BEGIN DATASET RECORDS

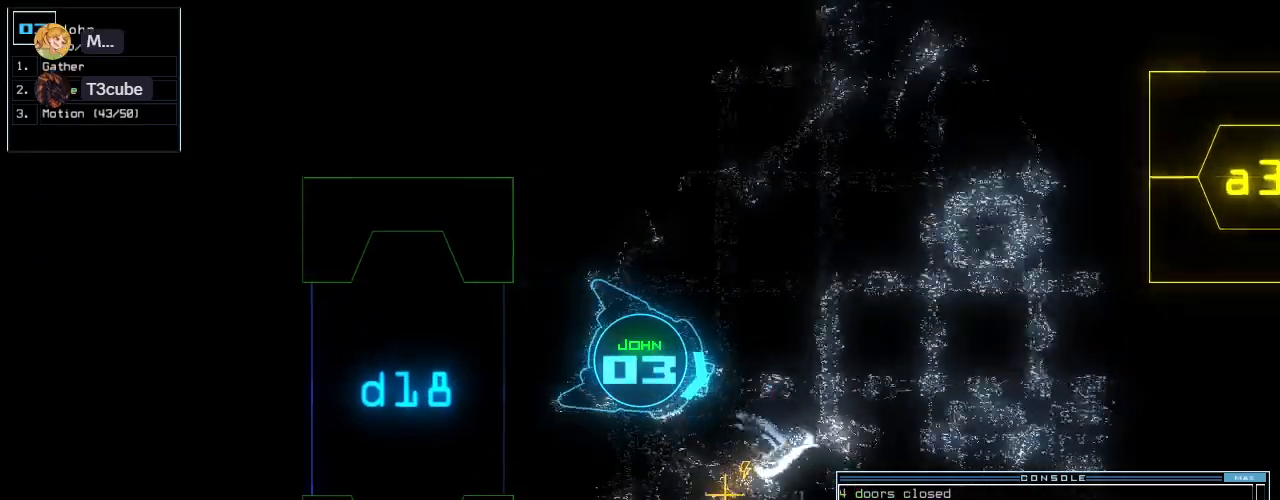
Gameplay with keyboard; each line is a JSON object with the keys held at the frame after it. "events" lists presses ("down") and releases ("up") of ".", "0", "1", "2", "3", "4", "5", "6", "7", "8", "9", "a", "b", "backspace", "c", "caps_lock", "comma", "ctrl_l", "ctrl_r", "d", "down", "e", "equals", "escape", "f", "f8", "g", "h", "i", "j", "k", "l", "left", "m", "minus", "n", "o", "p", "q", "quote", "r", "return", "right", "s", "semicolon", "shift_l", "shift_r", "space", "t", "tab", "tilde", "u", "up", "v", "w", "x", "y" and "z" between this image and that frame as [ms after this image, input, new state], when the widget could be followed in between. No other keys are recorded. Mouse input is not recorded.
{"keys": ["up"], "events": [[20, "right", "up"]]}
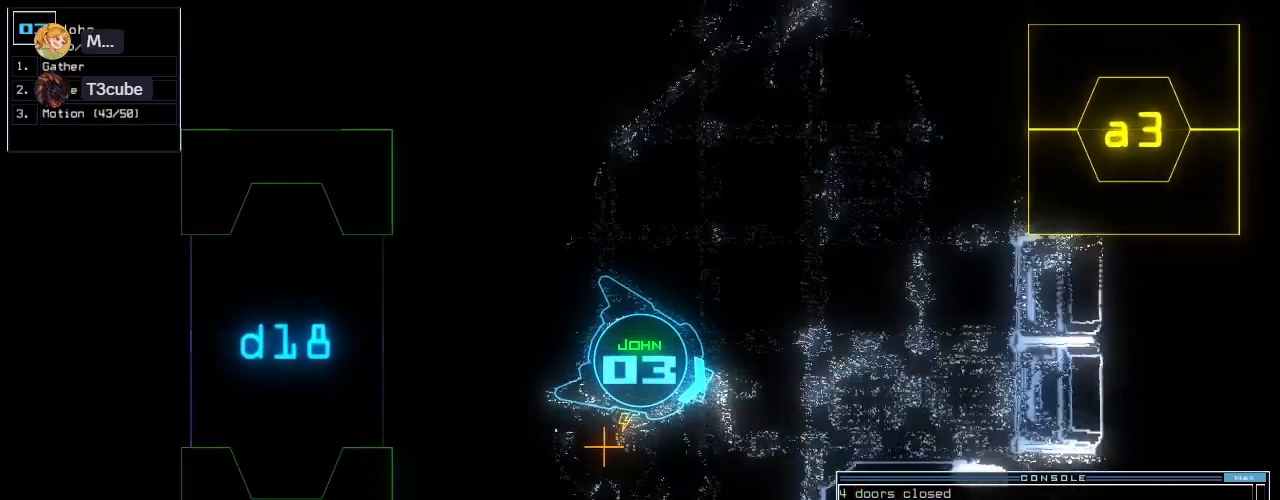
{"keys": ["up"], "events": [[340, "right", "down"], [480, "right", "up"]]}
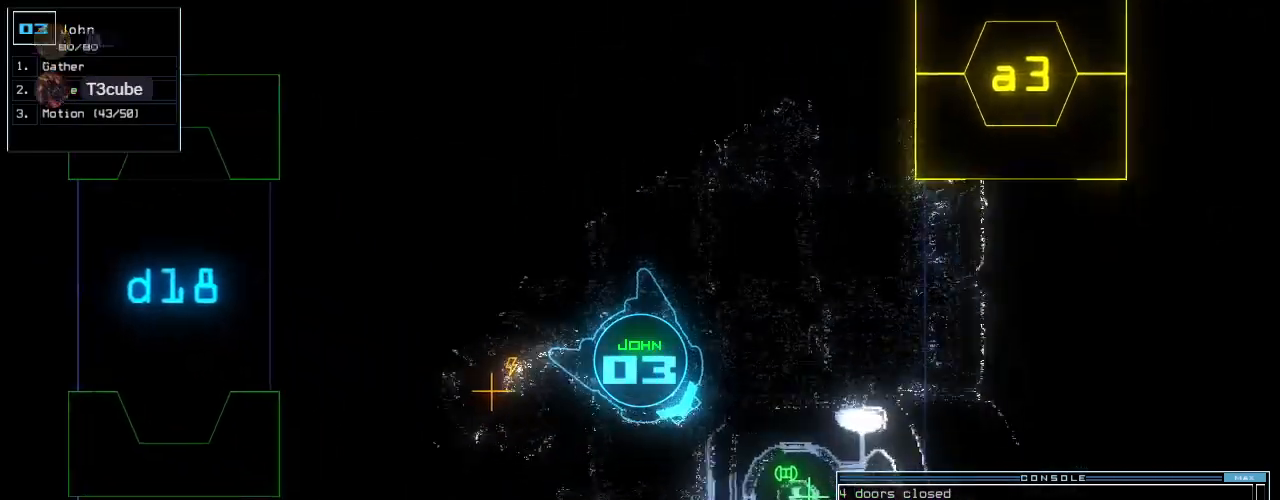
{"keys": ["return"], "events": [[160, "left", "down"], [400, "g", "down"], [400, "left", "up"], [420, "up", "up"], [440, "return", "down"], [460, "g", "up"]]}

END DATASET RECORDS
BEGIN DATASET RECORDS

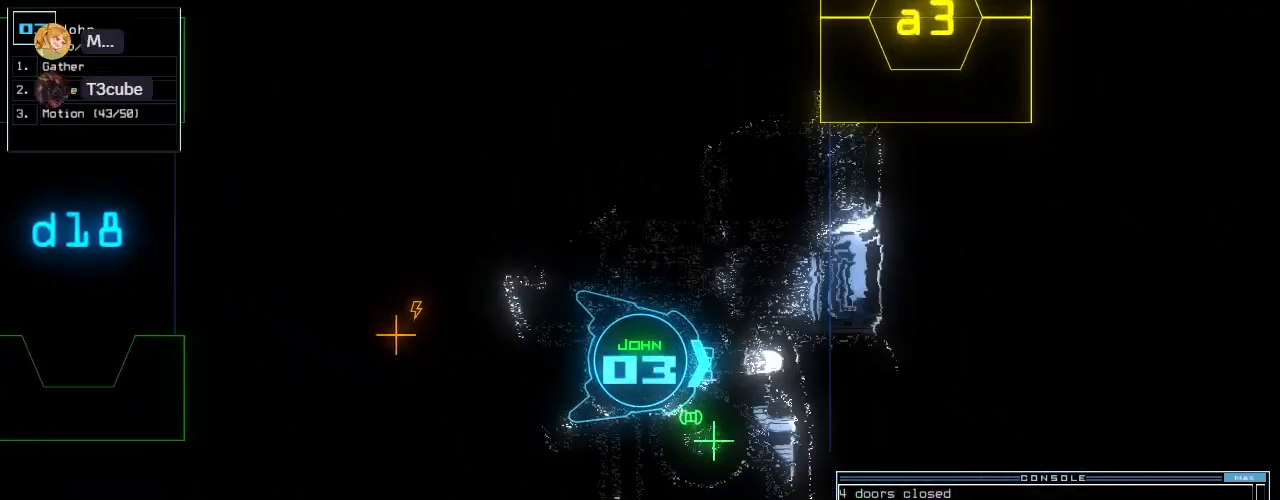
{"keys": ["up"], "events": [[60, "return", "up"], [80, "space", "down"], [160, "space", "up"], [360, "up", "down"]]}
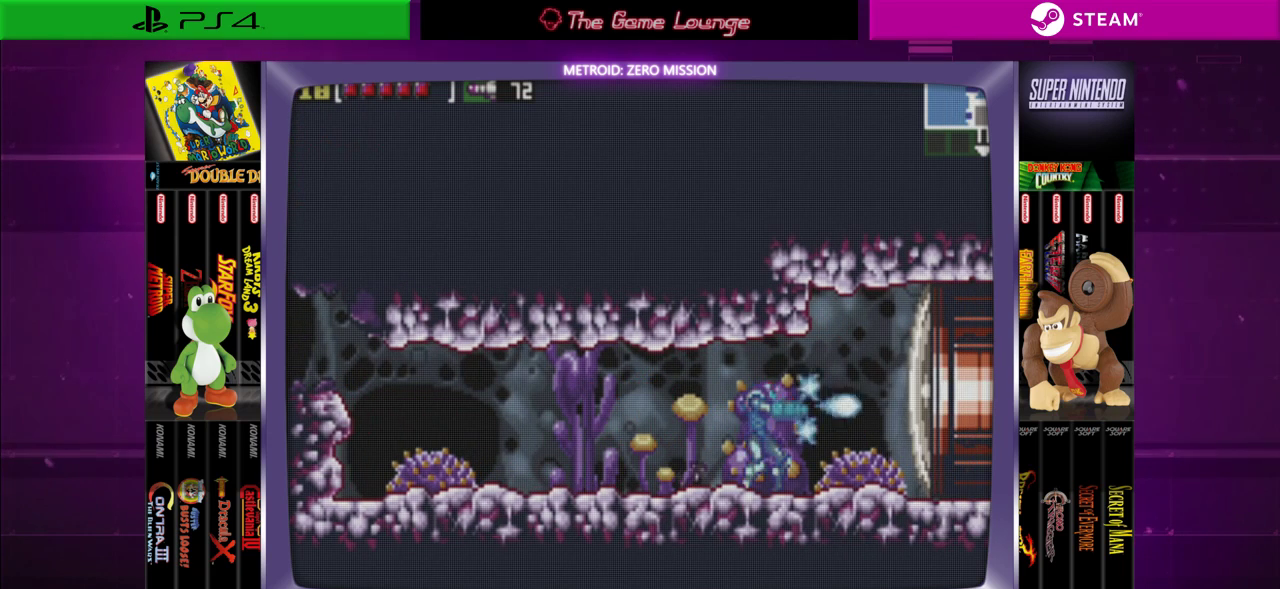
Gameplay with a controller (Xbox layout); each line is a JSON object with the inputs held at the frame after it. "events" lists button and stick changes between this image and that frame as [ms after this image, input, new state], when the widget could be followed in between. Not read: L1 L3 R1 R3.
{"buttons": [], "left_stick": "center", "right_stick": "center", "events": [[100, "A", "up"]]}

END DATASET RECORDS

WORK TO COMPLETE:
Note how many lines of the material hold the word "could", then state that number alone.

SOLUTION TO THE PROBLEM:
2